[Data — start]

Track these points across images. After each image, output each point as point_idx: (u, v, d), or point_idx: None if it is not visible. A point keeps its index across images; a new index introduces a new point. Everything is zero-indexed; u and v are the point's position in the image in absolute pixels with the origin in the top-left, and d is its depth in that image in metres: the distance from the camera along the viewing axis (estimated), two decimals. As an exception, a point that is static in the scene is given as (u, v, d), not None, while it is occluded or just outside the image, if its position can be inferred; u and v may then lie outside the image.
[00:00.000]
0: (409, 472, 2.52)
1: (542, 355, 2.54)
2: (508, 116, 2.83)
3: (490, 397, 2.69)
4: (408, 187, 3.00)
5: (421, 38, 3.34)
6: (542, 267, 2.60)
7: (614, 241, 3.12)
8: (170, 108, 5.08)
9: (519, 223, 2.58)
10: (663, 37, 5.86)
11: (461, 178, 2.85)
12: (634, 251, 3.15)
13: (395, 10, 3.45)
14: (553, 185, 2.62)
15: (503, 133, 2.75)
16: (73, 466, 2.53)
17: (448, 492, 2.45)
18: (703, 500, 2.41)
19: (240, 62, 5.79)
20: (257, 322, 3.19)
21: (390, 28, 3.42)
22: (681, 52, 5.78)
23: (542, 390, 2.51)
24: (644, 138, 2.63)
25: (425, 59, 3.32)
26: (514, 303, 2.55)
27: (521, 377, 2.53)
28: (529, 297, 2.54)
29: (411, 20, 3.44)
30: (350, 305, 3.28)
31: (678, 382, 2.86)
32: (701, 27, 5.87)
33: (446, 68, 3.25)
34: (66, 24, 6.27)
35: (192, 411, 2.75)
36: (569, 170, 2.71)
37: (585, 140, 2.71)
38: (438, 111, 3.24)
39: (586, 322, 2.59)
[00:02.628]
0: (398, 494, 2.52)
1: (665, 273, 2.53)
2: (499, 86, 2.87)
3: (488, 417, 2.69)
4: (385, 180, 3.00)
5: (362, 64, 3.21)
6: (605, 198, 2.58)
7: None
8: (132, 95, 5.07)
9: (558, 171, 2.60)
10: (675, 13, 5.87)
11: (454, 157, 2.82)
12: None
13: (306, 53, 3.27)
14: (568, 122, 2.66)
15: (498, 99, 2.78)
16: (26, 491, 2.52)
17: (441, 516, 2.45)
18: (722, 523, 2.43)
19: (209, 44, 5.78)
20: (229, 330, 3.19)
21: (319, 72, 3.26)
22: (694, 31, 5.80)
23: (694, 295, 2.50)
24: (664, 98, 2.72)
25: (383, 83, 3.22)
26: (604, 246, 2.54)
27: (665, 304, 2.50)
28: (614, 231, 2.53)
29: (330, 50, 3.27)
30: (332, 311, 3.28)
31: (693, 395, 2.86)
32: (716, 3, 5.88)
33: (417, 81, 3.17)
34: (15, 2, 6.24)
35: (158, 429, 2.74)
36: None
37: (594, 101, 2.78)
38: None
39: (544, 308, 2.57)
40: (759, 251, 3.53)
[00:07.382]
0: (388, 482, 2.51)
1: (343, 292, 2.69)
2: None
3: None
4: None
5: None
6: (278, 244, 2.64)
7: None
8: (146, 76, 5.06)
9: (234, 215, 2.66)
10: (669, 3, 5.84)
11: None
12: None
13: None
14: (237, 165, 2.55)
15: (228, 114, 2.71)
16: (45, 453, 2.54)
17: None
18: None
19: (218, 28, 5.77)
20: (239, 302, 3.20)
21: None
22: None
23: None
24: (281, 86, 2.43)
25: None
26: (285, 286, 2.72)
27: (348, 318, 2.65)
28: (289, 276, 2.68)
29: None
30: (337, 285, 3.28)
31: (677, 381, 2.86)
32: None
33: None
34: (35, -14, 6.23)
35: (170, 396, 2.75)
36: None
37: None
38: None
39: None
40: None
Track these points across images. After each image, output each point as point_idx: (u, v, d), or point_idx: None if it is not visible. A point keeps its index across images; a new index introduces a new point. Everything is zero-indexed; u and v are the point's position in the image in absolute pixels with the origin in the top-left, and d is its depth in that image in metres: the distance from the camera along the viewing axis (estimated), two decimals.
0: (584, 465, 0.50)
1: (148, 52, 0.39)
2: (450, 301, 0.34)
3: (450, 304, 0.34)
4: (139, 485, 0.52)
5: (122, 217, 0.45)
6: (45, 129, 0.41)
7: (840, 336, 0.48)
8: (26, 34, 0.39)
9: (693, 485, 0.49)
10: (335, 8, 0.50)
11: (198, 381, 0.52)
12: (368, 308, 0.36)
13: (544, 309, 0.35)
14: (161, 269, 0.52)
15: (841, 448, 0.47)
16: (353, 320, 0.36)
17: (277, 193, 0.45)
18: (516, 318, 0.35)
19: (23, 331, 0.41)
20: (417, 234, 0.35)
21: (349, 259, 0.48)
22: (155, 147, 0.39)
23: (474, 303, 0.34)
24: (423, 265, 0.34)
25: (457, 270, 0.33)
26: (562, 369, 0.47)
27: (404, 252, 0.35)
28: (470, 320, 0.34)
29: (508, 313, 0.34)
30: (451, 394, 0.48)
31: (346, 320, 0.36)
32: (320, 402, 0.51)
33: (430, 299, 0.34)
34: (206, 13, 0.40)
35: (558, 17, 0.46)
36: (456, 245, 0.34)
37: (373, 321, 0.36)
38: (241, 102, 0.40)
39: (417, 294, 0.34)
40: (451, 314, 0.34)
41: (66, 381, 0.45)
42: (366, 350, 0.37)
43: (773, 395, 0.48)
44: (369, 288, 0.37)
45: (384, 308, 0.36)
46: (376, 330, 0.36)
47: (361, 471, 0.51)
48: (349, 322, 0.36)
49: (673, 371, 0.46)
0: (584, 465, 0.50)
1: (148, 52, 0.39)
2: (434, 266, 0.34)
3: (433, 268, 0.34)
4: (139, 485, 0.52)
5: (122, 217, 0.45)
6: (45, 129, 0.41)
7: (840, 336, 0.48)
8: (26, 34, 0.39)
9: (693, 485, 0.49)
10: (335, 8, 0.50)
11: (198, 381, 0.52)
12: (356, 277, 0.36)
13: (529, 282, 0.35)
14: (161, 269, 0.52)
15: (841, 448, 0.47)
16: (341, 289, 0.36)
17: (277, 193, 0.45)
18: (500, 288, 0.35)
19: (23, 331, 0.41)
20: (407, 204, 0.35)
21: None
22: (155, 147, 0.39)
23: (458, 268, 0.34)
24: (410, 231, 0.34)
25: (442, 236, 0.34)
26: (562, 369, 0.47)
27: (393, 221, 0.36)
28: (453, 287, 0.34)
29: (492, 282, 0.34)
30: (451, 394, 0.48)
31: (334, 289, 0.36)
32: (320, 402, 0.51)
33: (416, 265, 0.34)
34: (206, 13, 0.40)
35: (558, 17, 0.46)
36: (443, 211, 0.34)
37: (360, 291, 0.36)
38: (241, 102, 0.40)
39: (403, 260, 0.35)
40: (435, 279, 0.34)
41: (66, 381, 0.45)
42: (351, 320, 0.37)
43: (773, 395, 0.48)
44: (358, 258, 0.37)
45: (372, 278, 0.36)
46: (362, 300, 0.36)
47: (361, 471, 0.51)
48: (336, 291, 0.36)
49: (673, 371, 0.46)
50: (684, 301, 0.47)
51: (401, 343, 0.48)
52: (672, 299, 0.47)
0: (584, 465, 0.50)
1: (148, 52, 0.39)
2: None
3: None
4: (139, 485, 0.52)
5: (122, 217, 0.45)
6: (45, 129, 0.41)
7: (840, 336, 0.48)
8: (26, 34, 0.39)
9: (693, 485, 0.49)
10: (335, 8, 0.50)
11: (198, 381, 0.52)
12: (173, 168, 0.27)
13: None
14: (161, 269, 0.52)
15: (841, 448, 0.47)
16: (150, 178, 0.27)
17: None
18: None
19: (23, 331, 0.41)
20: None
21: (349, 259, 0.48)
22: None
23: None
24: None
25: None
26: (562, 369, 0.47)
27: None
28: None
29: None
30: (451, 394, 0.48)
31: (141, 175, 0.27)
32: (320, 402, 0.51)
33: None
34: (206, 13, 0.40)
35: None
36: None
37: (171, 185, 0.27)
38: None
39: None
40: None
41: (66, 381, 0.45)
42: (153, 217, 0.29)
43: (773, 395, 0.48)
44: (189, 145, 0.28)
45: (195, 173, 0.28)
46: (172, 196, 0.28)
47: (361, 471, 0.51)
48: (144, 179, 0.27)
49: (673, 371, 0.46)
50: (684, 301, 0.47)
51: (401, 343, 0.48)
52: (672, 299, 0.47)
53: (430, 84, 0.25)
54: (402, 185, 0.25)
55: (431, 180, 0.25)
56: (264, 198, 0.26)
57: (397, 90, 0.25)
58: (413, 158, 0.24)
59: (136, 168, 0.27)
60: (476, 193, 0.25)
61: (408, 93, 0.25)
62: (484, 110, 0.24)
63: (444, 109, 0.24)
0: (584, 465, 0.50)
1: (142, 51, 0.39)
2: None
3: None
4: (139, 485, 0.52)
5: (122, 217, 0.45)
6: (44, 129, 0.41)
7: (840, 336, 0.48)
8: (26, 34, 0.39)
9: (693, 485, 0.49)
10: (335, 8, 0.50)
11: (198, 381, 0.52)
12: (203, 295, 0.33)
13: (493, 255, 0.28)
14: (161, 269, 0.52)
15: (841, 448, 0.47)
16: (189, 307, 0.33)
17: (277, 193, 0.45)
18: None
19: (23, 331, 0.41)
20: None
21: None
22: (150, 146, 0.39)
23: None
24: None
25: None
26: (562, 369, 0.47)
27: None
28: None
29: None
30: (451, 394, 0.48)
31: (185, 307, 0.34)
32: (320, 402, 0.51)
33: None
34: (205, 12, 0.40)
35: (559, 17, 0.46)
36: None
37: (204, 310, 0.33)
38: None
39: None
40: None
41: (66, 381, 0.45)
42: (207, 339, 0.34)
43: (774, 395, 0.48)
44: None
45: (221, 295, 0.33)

[Data — finish]

Quote the records above exactly, from the first line through the line containing "[00:00.000]", and nothing more.

» Output:
Track these points across images. After each image, output each point as point_idx: (u, v, d), or point_idx: None if it is not visible. A point keeps its index across images; a new index introduces a new point. Everything is zero-indexed; u and v are the point's position in the image in absolute pixels with the origin in the top-left, and d is its depth in that image in metres: the distance from the camera along the viewing axis (estimated), two decimals. As an exception, a point that is static in the scene is given as (u, v, d), not None, while it is occluded or just outside the image, if its position can be inferred; u and v may then lie outside the image.
[00:00.000]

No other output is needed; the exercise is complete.